Günümüzde sosyal, ekonomik ve teknolojik gelişmelere bağlı olarak insanların da ihtiyaçlarında çeşitli değişimler olmaya başlamıştır. Alınan birçok hizmet noktasında artık herkes her şeye çok daha çabuk ulaşmak ve hemen her şeyi kullanmak istiyor. Tabii bu durumda ortaya çıkacak yeni gelişmelere göre de gerek topluma hizmet sunmayı amaçlayan kamu ve özel kurumlar da bu alanlarda farklı projeler ve dönüşümler üretmeye başlamışlardır. Birey odaklı düşünmek benden ziyade biz anlayışını kabul etmek, hizmeti her alanda kullandırmak ve yaygınlaştırmak da önem arz eden bir konu haline gelmiştir. Gelişmenin öncüsü olarak, toplumun yararına program ve proje üretmek bağlamında baktığımızda öncelikle akla kamu kurumları gelmektedir. Bununda en yakın olanı direk halkla çalışmaları koordine eden, gerek mahallelerde gerek gerek sokak sokak bu çalışmaları yapan ve birebir olarak gözlem yapma şansı olan belediyeler öncelikli temel kaynağı oluşturmaktadır.

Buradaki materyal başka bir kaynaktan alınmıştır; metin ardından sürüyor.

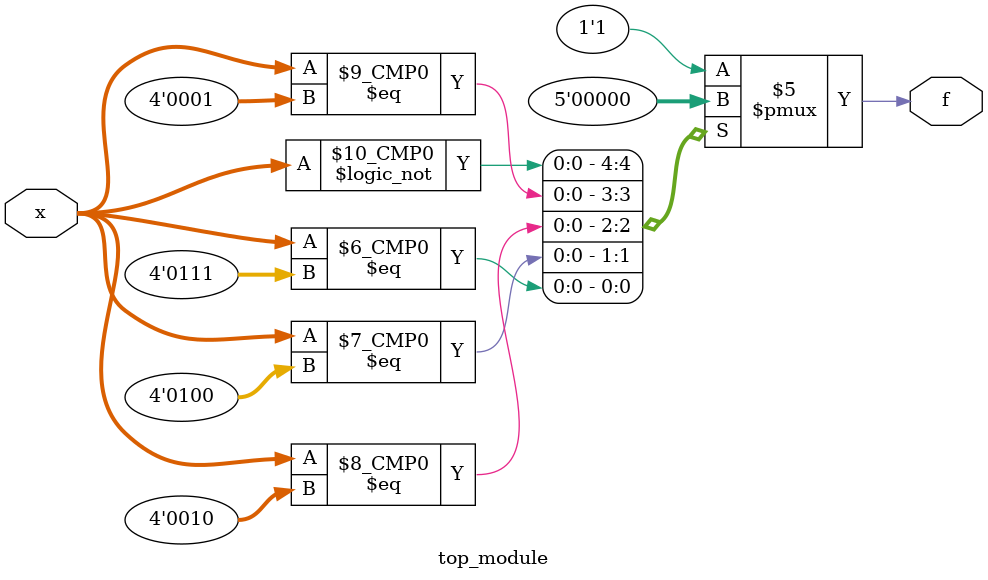
<source format=sv>
module top_module (
    input [4:1] x,
    output logic f
);


always_comb begin
    case (x)
        // x[3]x[4]   00 01 11 10
        4'b0000: f = 0;
        4'b0001: f = 0;
        4'b0010: f = 0;
        4'b0100: f = 0;
        4'b0111: f = 0;
        4'b0011: f = 1;
        4'b0110: f = 1;
        default: f = 1; // For don't-care values
    endcase
end


endmodule

</source>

Son zamanlarda gelişme gösteren bir alan olan yönetişim ve yönetim sistemleri ile yerel yönetim tam odaklı olarak daha çok bireylere fayda üretemeye yönelik bir güç haline gelmeye başlamıştır. Özellikle belediyelerimiz artık bir çok hizmeti halka direk olarak götürmede en uç nokta olan proje yapma aşamasına gelmiştir. Sağlık, eğitim, çevre, kadınlar, engelliler, yaşlılar, gençler, çocuklar gibi bir çok alanda, hayatımıza dokunacak projeler yapılmaya başlamıştır. Gerek eğitim kurumları gerek sağlık kurumları ve gerek yaşam alanlarının çoğalması yerel yönetimlere çok farklı misyonlar yükleme noktasına gelmiştir. Bu açıdan bakıldığında, toplum yararına programlar üretmek bu kurumlarında sosyal sorumluluk projeleri ile yeni bir pencere açmasına sebep olmuştur.

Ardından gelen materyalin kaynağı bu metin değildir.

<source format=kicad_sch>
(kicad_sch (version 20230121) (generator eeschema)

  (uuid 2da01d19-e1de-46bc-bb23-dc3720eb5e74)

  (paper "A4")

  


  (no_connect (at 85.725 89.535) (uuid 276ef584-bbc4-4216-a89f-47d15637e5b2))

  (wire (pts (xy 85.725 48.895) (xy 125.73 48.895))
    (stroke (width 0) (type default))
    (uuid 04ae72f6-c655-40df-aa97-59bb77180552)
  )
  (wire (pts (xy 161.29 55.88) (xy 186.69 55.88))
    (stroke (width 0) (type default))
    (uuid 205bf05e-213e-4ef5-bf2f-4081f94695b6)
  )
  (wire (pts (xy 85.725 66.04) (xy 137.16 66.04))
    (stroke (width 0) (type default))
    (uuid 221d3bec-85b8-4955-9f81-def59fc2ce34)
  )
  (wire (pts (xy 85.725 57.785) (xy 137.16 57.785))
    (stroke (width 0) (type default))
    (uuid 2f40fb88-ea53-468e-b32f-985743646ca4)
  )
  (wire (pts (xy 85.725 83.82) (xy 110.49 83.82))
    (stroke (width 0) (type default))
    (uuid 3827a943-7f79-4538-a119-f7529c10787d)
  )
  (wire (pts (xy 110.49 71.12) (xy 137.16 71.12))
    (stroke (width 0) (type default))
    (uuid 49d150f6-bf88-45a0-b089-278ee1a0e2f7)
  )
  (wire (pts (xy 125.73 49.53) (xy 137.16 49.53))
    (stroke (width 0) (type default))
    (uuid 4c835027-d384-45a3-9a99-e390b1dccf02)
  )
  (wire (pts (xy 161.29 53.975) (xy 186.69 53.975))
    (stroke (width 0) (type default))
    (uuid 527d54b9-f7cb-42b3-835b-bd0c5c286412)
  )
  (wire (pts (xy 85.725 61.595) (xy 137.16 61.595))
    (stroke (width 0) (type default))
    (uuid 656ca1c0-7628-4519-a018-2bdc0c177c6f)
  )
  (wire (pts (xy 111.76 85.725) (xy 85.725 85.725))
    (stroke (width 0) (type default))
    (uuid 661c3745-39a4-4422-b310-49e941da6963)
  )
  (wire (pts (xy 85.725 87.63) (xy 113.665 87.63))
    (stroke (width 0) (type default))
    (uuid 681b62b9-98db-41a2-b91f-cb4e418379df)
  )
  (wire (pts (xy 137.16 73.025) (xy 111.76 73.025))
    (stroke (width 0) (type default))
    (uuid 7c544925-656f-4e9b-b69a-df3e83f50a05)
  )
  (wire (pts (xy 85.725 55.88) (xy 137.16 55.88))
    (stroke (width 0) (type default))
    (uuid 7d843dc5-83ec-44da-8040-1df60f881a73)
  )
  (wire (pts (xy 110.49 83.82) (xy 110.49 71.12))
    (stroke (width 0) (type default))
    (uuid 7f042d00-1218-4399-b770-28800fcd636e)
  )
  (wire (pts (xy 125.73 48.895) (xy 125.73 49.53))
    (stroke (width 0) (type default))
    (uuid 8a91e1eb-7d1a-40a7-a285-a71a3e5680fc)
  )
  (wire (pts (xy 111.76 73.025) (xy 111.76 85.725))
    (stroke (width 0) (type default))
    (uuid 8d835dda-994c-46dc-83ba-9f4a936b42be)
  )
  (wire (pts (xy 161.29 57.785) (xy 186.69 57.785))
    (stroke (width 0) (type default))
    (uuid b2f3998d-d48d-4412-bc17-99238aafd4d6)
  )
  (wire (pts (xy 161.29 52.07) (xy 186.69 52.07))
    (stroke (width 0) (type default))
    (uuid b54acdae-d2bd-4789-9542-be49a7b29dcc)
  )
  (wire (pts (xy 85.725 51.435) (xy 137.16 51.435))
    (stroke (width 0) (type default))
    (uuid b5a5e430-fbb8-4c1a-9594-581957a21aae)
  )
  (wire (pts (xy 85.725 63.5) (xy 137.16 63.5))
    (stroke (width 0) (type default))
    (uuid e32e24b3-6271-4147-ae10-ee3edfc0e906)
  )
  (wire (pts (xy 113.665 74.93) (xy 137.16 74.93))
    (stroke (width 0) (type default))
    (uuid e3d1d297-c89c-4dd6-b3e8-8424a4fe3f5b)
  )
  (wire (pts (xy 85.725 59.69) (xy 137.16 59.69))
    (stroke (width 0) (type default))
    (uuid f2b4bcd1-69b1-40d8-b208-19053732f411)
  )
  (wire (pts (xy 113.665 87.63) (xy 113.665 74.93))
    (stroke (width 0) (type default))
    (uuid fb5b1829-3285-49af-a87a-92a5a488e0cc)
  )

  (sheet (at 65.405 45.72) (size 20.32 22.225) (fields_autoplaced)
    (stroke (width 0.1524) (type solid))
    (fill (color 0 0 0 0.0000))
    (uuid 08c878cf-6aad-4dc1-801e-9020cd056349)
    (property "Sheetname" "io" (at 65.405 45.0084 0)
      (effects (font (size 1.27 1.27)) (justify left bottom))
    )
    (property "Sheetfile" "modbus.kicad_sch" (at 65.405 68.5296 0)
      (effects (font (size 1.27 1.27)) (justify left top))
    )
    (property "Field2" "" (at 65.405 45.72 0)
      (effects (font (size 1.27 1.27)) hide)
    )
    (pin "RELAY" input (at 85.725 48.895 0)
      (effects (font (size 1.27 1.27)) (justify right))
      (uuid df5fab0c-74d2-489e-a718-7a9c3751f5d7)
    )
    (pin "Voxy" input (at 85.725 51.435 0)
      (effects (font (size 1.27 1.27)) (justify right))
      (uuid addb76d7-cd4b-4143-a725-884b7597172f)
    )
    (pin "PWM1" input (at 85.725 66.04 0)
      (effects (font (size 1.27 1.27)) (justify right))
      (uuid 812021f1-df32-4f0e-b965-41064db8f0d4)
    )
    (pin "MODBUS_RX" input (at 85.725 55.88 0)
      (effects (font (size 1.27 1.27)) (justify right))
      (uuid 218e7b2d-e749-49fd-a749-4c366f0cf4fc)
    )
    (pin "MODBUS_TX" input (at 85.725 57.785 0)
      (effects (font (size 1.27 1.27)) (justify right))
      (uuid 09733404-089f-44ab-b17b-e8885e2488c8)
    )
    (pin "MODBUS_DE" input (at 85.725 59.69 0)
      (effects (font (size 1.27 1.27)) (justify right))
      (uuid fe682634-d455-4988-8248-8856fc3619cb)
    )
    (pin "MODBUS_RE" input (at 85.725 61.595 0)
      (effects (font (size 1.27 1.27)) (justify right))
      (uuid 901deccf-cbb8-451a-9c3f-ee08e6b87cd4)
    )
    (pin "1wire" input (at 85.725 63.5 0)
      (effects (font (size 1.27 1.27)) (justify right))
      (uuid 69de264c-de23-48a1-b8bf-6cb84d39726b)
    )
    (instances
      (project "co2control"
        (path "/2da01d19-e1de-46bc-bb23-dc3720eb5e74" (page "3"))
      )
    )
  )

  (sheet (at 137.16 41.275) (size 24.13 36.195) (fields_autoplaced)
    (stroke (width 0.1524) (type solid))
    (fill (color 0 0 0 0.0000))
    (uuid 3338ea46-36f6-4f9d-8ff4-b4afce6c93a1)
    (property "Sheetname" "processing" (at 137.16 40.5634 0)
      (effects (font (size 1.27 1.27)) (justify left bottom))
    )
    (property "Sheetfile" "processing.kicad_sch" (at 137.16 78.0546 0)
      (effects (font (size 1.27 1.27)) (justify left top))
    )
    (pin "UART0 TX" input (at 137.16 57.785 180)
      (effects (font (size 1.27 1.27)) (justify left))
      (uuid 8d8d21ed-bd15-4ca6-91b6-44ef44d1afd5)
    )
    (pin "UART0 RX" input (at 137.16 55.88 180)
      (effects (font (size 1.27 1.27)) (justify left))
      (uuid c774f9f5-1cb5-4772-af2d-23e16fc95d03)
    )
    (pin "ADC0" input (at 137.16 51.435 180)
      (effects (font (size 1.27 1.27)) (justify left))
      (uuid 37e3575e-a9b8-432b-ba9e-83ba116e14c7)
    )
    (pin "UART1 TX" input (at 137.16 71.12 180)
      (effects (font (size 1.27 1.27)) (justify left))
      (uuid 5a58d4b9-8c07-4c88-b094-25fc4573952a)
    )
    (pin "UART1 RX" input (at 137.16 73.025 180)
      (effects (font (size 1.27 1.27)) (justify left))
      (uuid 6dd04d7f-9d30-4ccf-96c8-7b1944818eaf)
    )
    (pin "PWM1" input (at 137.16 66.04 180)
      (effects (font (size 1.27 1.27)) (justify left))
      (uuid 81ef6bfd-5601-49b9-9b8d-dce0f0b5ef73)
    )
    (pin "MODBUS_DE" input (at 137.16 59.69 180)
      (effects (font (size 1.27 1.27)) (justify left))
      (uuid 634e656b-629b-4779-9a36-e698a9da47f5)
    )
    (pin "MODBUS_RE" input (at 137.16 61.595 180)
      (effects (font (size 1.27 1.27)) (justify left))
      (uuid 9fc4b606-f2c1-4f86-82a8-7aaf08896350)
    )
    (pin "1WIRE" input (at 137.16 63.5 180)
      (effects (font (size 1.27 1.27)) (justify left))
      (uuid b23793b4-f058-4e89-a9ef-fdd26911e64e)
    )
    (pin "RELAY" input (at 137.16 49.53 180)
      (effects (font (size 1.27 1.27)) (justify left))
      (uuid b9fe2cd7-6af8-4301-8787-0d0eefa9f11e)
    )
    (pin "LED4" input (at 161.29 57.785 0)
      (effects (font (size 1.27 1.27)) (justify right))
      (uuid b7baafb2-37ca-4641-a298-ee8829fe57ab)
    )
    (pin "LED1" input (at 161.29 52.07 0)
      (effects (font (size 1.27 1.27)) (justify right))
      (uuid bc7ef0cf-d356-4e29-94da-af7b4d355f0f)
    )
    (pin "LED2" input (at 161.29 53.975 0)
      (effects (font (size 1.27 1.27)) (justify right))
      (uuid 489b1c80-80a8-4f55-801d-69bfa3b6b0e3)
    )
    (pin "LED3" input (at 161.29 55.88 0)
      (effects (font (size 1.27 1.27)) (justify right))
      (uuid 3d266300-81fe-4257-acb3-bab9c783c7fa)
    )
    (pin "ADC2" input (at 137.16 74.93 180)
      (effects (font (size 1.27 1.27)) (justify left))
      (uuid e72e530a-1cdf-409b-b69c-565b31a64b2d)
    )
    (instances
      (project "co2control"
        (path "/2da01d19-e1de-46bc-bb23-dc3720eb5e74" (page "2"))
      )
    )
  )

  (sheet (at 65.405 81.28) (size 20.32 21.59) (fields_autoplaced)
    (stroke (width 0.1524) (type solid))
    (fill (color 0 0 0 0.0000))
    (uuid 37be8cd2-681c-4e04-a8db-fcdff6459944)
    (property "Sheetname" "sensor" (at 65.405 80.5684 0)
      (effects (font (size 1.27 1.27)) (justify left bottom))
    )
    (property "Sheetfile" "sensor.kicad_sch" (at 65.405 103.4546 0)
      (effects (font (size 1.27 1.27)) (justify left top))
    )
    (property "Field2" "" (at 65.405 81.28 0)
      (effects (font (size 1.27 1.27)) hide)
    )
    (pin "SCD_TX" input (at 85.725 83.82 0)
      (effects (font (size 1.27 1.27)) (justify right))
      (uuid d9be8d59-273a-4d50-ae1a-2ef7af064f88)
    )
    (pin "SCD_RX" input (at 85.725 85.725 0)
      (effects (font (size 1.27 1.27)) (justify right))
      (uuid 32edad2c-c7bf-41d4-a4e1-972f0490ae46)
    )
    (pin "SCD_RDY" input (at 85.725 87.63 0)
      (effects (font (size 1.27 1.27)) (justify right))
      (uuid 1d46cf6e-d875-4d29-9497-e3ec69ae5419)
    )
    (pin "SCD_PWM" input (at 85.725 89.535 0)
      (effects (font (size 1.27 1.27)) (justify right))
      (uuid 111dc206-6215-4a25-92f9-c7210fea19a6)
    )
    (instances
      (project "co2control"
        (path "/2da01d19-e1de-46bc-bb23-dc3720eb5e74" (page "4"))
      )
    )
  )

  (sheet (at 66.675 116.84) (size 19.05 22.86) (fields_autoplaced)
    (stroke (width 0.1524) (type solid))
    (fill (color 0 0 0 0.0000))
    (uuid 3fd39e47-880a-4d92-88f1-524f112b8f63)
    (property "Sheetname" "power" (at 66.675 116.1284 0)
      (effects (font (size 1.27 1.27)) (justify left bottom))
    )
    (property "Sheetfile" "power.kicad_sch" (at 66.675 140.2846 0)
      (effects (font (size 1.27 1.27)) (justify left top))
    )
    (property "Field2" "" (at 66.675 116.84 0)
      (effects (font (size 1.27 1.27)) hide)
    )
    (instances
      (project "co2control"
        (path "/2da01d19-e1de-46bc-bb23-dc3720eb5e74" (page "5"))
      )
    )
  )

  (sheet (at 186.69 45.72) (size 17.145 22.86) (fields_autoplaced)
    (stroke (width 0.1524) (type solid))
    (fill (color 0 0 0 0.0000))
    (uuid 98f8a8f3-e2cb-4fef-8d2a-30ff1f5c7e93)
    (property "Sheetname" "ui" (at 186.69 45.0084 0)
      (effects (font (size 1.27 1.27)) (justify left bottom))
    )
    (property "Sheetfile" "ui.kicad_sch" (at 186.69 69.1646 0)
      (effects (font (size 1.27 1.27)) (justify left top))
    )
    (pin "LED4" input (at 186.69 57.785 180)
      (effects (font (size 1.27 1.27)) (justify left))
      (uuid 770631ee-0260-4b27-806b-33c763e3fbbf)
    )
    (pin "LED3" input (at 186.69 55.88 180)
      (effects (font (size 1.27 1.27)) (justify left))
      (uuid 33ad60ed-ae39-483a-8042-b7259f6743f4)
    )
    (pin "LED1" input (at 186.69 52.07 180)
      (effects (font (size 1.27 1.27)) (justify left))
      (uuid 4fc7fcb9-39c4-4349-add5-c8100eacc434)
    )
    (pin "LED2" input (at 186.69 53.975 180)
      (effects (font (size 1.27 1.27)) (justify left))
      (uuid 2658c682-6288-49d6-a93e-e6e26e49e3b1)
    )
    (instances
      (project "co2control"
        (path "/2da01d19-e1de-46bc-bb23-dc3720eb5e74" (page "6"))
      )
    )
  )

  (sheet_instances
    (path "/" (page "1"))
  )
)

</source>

Gelişen yeni modellemelerde, belediyelerin proje alanında çalışması gençlere ve çocuklara yönelik çalışmaları hızlandırması, eğitim alanındaki erişimin artmasına yol açmıştır ki, bu fırsat eşitliğini artırmaktadır. Keza özellikle istihdam alanında yapılan çalışmalar ev ortamında çalışmalarını sürdüren kadınlarımıza ekonomik olarak çok büyük bir destek sağlamıştır. Bu açılım aynı zamanda girişimciliğin de gelişmesine katkı sağlamıştır. Kişisel gelişim ve becerilerin gelişmesi yönünde yapılan bu hamleler de birçok kişiye fırsat eşitliği alanında destek sağlamıştır. Toplumsal gelişmenin en önemli yapısal dinamiği birey temelli gelişim ve programlar sunmaktır. Buradaki temel nokta da yerel yönetimlerin bu konuda uyguladıkları çalışmalardır.

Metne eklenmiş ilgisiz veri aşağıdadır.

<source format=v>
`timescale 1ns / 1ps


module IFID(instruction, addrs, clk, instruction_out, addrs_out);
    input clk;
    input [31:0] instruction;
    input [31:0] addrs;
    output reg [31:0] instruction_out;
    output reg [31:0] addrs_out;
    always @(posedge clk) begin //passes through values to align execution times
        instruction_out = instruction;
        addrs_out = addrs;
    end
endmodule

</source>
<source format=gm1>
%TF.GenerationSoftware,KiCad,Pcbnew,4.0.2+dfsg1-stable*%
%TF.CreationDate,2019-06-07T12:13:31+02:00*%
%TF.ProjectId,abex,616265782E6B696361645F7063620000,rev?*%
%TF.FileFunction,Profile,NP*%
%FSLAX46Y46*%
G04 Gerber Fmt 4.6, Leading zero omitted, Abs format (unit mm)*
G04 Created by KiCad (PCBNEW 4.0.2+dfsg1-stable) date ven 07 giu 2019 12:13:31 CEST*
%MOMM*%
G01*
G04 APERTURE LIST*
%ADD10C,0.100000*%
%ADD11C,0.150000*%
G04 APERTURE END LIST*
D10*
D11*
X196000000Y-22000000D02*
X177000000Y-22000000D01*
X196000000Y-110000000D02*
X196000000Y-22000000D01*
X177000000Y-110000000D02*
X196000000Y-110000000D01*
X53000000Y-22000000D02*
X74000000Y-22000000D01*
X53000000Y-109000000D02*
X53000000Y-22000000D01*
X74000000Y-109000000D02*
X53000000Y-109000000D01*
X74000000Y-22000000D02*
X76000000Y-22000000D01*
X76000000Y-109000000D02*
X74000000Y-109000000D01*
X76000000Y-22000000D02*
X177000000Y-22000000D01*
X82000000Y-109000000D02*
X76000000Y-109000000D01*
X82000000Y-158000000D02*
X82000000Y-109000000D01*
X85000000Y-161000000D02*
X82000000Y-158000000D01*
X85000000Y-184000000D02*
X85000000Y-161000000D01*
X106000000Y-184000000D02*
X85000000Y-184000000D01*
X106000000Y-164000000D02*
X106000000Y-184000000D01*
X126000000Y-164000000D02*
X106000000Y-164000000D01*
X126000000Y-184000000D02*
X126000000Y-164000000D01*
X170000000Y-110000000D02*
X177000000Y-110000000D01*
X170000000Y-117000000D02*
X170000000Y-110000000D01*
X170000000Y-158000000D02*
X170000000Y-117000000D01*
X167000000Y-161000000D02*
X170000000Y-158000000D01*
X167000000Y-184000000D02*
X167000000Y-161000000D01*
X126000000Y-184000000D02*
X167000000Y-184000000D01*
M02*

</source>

Sahada yapılan her çalışma bireysel gelişimi arttırdığı gibi, o kentin yaşam şartlarını da çok farklı bir yere taşımaktadır. Yine kamudan farklı bir örnek vermek gerekirse belediyelerin son zamanlardaki projelerdeki artan gücü ve etkisi de bir başka yerel dinamik olan kaymakamlıkları da bu nokta da bir yenileşmeye itti. Artık proje ofisleri kurarak gerek AB projeleri gerek toplumsal projelerle birlikte çocuklar, gençler ve kadınlar hatta yaşlılarımızın toplumsal hayata katılmalarının artmasına yönelik çalışmalarda artarak devam etmeye başlamıştır. Bu amaçla buradan başka bir kesimin yerel yönetimler de çalışanların gelişimine ve yetkinliklerine dönük bir gelişimi de ortaya koyma durumumuz meydana çıkmaktadır. Çünkü bu tür çalışmalarda olan kişilerde işe daha bağlanma daha fazla toplumsal hizmet üretme gibi konularda duyarlılık ortaya çıkmaktadır.
Toplum yararına dönük program yapmak, bu alanlarda hizmeti bireylerin ihtiyacına sunmak, gelişmenin de en önemli etkenlerinden biri olacaktır.